**DATA FOR ANALYSIS:**
Start of Block

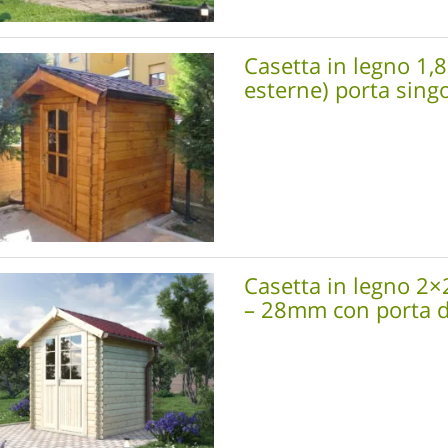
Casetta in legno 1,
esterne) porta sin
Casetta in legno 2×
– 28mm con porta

End of Block
Start of Block

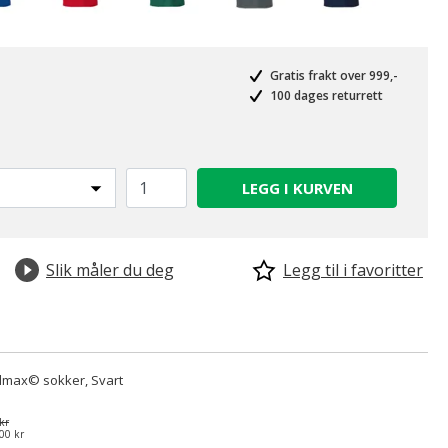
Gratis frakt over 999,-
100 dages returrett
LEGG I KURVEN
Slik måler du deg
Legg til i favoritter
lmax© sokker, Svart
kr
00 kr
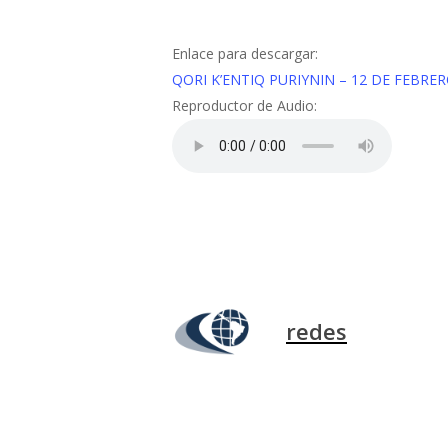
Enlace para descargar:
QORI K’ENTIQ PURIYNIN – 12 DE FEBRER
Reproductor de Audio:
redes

End of Block

**YOUR TASK:**
Count the lines in the material that contain the word "legno" and reply with the number alone.

**EXPECTED ANSWER:**
2